··· Dokumentauszug ···

Grundsätzlich müsse man trennen, ob es sich um Erinnerungsorte handele, die an eigene Schuld und Verbrechen erinnern – so wie die Judenvernichtung – mit der man erst einmal ins Reine kommen muss, bevor man ein öffentliches Symbol in Form eines Mahnmals dafür findet, sagt Kulturwissenschaftler Thomas Thiemeyer von der Universität Tübingen.
Anders sei es beispielsweise bei Naturkatastrophen, die sozusagen geteiltes Leid für alle waren. Hier haben die Menschen oft ein unmittelbares Bedürfnis, an die einschneidenden Erlebnisse in Form von öffentlich sichtbaren Symbolen zu erinnern.
Das Hochwasser im Ahrtal ist eine Katastrophe, die in Deutschland unvergleichlich ist. Andere zeitgenössische Mahnmale erinnern an konkrete menschenverursachte Katastrophen, beispielsweise Amokläufe oder Anschläge.

··· Vorliegende Daten ···

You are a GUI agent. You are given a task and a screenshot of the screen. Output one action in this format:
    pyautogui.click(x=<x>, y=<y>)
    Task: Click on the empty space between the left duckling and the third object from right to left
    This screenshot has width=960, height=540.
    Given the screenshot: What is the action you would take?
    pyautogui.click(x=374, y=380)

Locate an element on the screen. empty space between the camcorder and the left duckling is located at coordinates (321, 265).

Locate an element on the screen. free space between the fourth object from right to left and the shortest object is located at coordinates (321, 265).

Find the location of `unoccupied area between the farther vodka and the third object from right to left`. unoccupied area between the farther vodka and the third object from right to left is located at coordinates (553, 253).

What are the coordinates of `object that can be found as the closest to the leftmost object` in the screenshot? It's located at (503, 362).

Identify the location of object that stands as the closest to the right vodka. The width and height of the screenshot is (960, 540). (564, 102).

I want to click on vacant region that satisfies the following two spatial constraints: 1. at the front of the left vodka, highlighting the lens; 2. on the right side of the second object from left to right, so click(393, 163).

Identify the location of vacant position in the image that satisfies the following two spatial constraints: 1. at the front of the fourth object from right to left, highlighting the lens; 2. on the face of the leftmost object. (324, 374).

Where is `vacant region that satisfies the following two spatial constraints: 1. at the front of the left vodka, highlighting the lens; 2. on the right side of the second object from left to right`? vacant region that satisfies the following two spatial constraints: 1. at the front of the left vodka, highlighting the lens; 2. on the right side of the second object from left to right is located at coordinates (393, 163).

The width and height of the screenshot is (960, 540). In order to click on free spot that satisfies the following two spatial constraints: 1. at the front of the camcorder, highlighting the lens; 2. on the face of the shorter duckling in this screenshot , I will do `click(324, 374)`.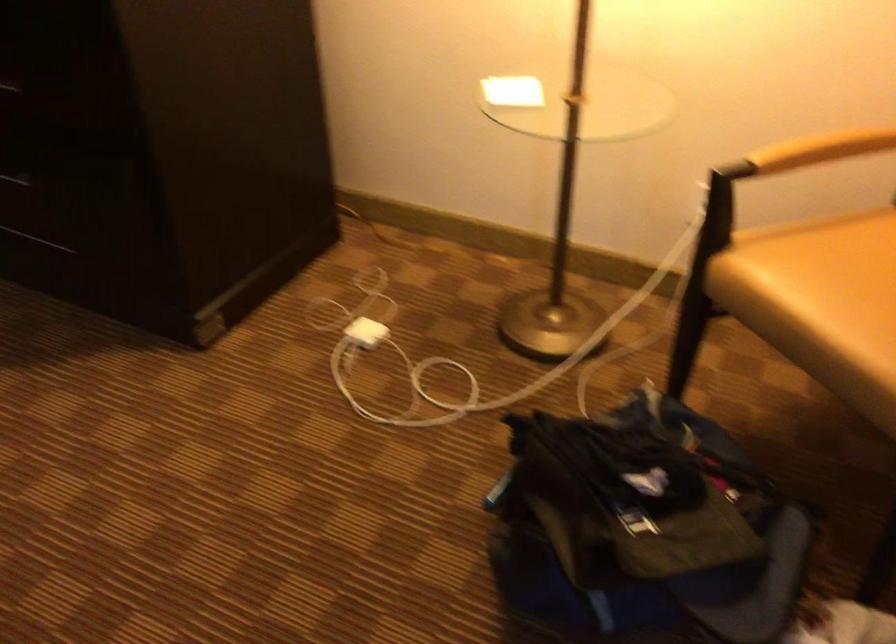
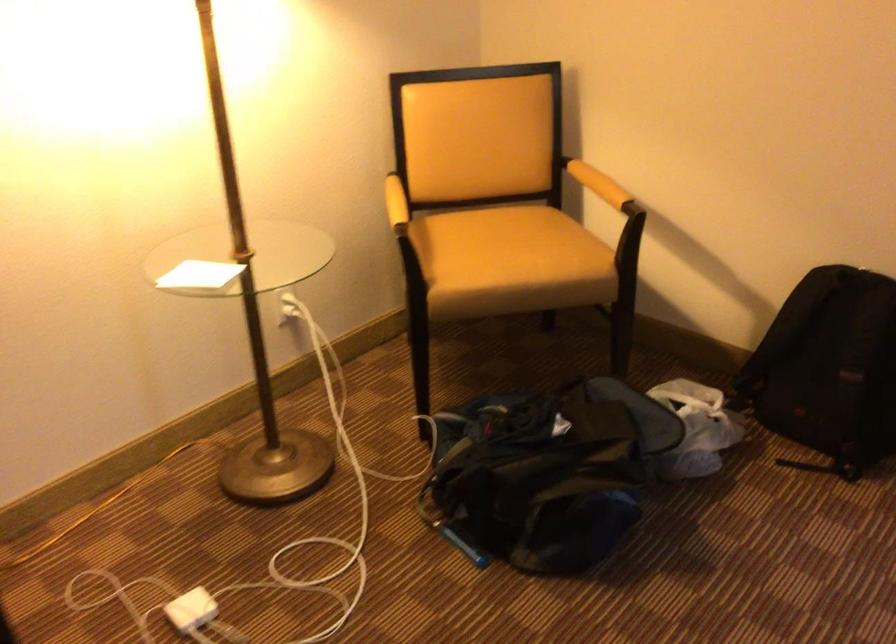
Where in the second image is the point corresponding to (x=500, y=91) from the first image?

(199, 275)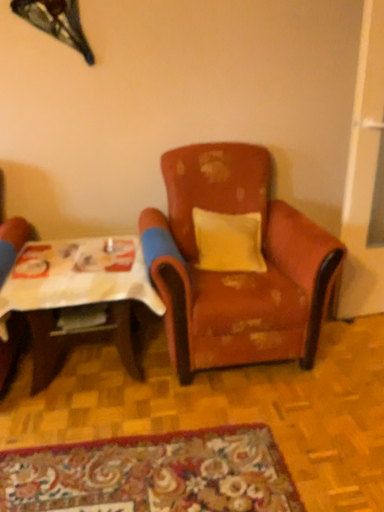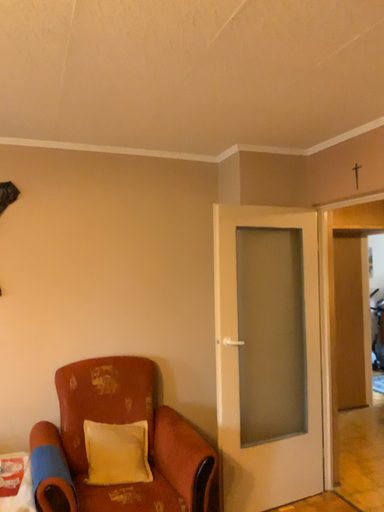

···

:: Aufgaben ::
(1) Fasse im Textabschnitt über Mahnmale den Absatz, der mit „Grundsätzlich müsse man trennen“ beginnt, bitte kürzer zusammen und behalte dabei seine wesentlichen Aussagen bei.
(2) Führe den Textabschnitt über Mahnmale im Anschluss an seinen letzten Satz weiter.

:: Lösungen ::
(1) Laut dem Tübinger Kulturwissenschaftler Thomas Thiemeyer muss man Erinnerungsorte gesondert betrachten, die an eigene Schuld und Verbrechen wie die Judenvernichtung erinnern. Mit solchen Verbrechen müsse man erst ins Reine kommen, bevor man ihnen mit einem Mahnmal ein öffentliches Symbol gibt.

(2)
Gut funktionierende Mahnmale: Sensibel gestaltet und unter Beteiligung der Angehörigen
Aktuell entsteht eine Gedenkstätte für die Opfer der Amokfahrt in der Fußgängerzone in Trier im Dezember 2020. Fünf Menschen waren damals gestorben, viele weitere verletzt worden. Im Oktober 2021 war ein weiterer Mann verstorben, der bei der Tat schwer verletzt worden war.
Der Täter ist im August 2022 wegen mehrfachen Mordes und mehrfachen versuchten Mordes zu lebenslanger Haft verurteilt worden. Das Gericht stellte zudem die besondere Schwere der Schuld fest und ordnete wegen einer psychischen Erkrankung des Mannes dessen Unterbringung in einem geschlossenen psychiatrischen Krankenhaus an.
Sechs Bronze-Stelen sollen im Frühjahr 2024 nahe der Porta Nigra aufgestellt werden und an die Opfer erinnern: Eine sehr viel konkretere Erinnerung an die Toten als der geplante Schriftzug in Großbuchstaben im Ahrtal.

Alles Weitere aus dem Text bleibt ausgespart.